Extracted page text data
--- START ---

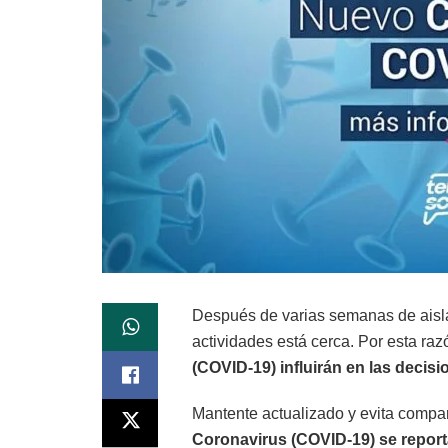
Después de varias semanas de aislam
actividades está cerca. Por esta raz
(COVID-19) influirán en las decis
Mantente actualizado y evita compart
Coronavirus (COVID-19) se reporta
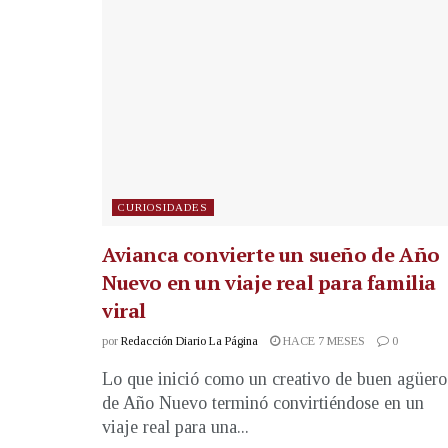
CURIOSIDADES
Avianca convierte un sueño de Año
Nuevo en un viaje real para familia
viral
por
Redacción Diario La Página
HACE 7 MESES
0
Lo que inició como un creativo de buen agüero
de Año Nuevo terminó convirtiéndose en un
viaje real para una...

--- END ---
--- START ---

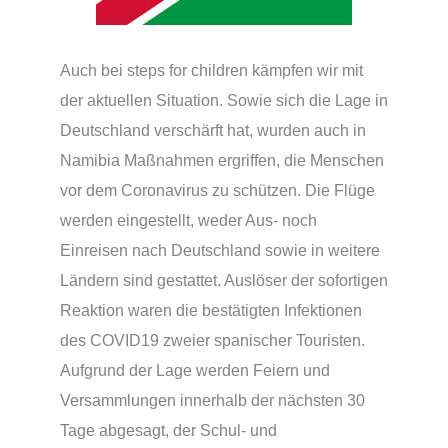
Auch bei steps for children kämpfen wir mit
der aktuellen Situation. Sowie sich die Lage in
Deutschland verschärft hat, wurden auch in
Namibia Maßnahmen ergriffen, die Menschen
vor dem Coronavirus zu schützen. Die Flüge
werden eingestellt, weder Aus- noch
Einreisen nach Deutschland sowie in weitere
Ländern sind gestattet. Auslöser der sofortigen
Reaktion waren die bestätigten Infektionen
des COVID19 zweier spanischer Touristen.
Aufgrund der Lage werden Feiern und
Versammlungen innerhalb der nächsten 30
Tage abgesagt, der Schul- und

--- END ---

> WORK TASK: Each line above that has "Coronavirus" adds one to the count; say the final count with no other text.

> THE COMPLETED TASK: 2